If you had any doubts by now, let me tell you that I love languages: from the analytic modern English with its changeable moods and unpredictable phonology, to the fusional Romances with their graceful inflections and clingy morphemes; from the agglutinative wonders of Uralic languages with their sesquipedalian utterances, to the intriguing logograms of Hanzi, Kanji or Maya glyphs.
But I digress. With such linguistic amalgamation swirling around in your head, it becomes necessary to actively keep your language skills in shape. That’s why every once in a while I pick one of the dormant languages and go on a reactivation mission: reading books, watching shows, listening to music, and so on. As far as passive skills go, we are good 1. But we all know that one doesn’t get better at a language through osmosis. It requires active practice of both written and oral skills 2. And that’s where the quest for a tandem partner comes in.
A language tandem is one way to boost said skills. It’s fun, it’s intense and it’s free of charge. It basically consists of one native speaker of X and one of Y who meet up in a coffee shop or alike in order to practice each other’s languages. There are many ways to find a tandem partner, from bulletin boards in your local library to online platforms aimed at linguistic and cultural exchanges. So far, so good.
The conundrum starts when language partners out there are more keen on the partner bit than the language exchange itself. This species of tandem partner, which I’m eloquently naming “the language predator”, desperately seeks a foreign partner for amorous or sexual purposes, and will immediately pull the plug as soon as he discovers that his female pray has no interest beyond the linguistic exchange 3.
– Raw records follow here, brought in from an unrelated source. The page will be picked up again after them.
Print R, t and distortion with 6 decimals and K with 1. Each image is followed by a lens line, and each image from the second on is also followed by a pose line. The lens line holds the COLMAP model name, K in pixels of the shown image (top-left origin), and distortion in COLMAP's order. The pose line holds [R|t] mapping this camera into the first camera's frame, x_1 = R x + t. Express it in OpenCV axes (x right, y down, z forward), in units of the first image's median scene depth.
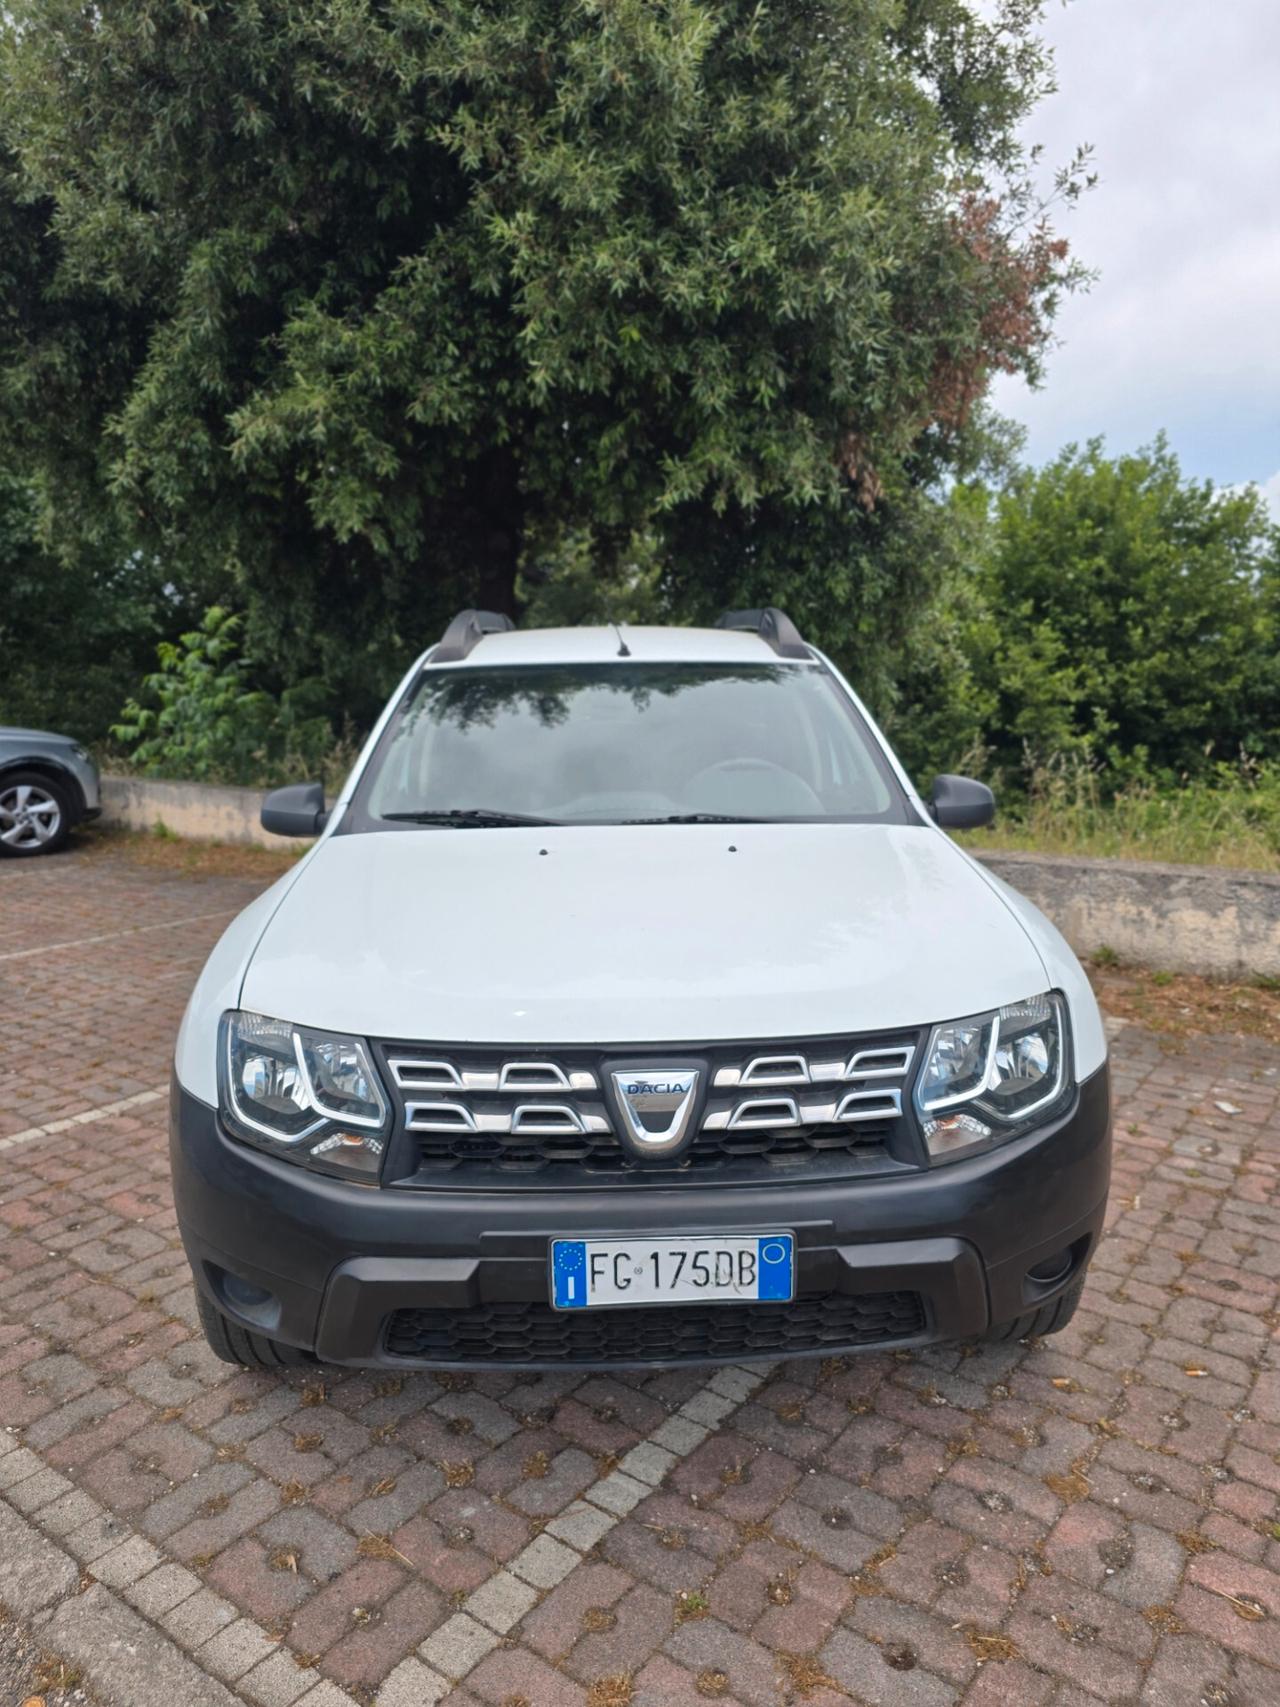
lens RADIAL K [[1160.1, 0, 641.9], [0, 1160.1, 862.9], [0, 0, 1]] dist [0.058808, -0.056148]
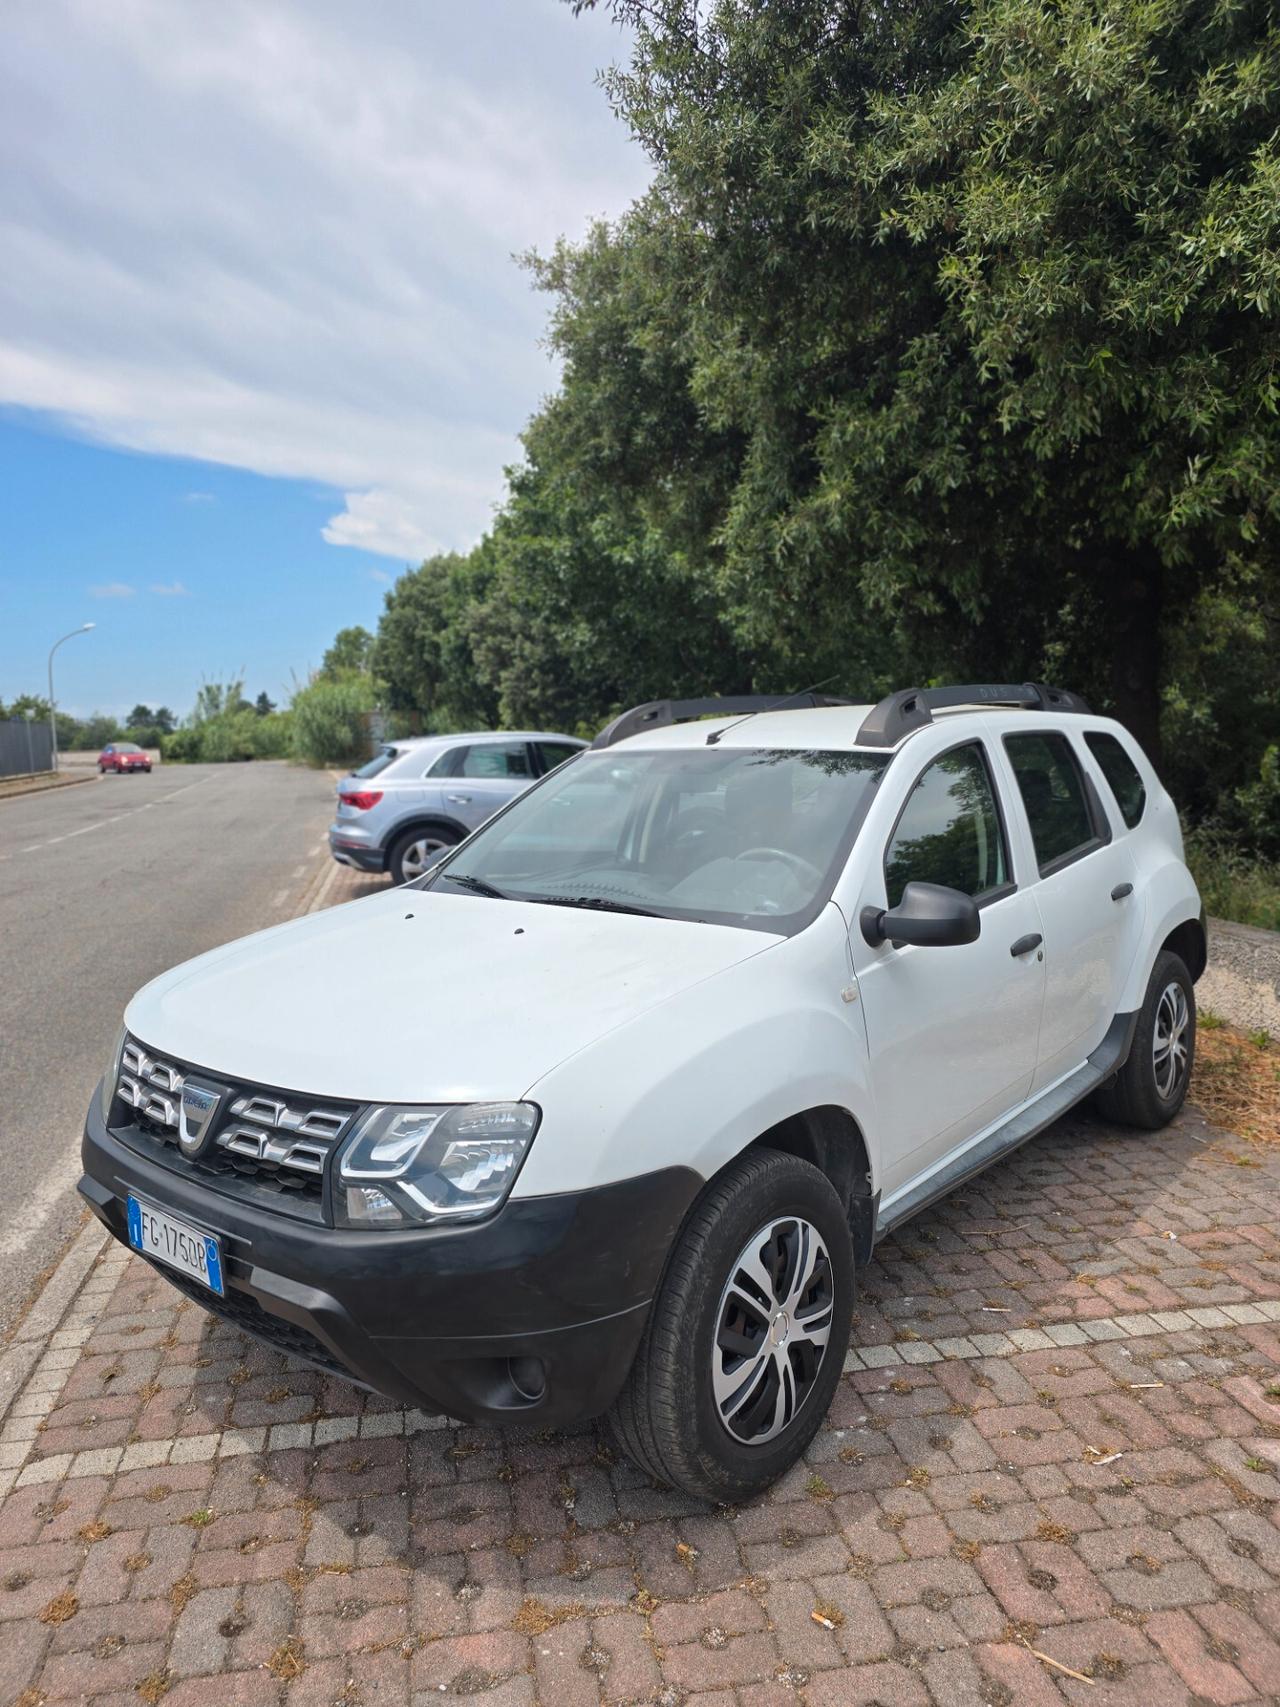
lens RADIAL K [[1144.7, 0, 618.2], [0, 1144.7, 888.4], [0, 0, 1]] dist [0.060240, -0.053011]
pose [[0.724563, 0.085633, -0.683868, 1.080733], [-0.099404, 0.994861, 0.019257, -0.100441], [0.682002, 0.054026, 0.729352, 0.335379]]
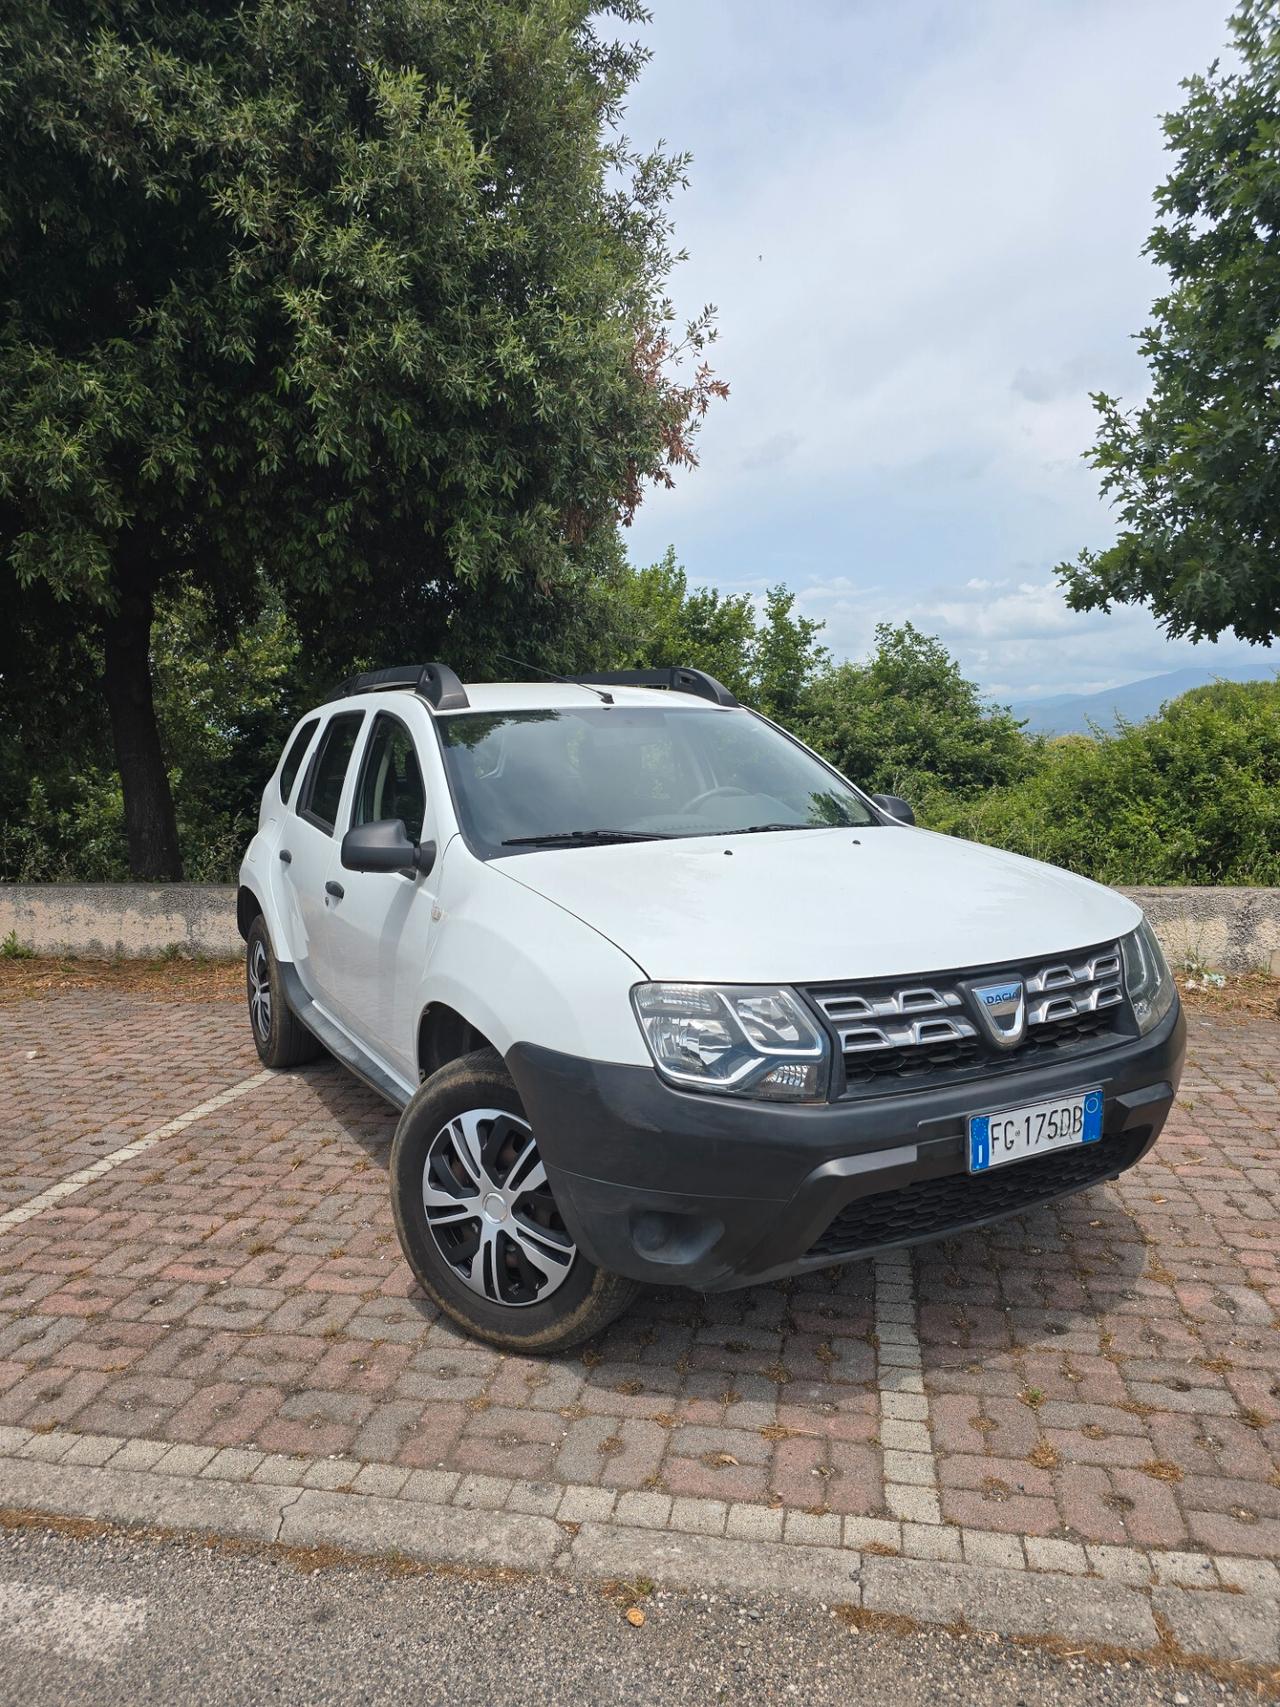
lens RADIAL K [[1143.1, 0, 640.4], [0, 1143.1, 885.4], [0, 0, 1]] dist [0.061914, -0.054478]
pose [[0.904014, -0.058276, 0.423512, -0.801361], [0.081038, 0.996064, -0.035920, 0.071059], [-0.419751, 0.066793, 0.905178, -0.017625]]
Cognizant of the online language predatory fauna and its modus operandi, I’ve come up with a strategy myself: letting potential language partners know that I’m in a happy relationship within minutes of our first exchange. Ain’t nobody got time to waste. This is how it goes 9 out of 10 times:
Look, I get it. In all likelihood, you are into a language because you feel attracted to the places where it’s spoken, their people, their culture or their idiosyncrasy; and let’s be honest, having a romantic partner who is a native speaker of your target language is kind of the dream – I do, and it’s wonderful 4.
Still, dear language predators out there, you need to chill. Try dating sites, go to a club, join macrame camp. Anything you need until you come to the realization that finding a foreign partner could be a lucky happenstance, but shouldn’t be the goal of language exchange sites.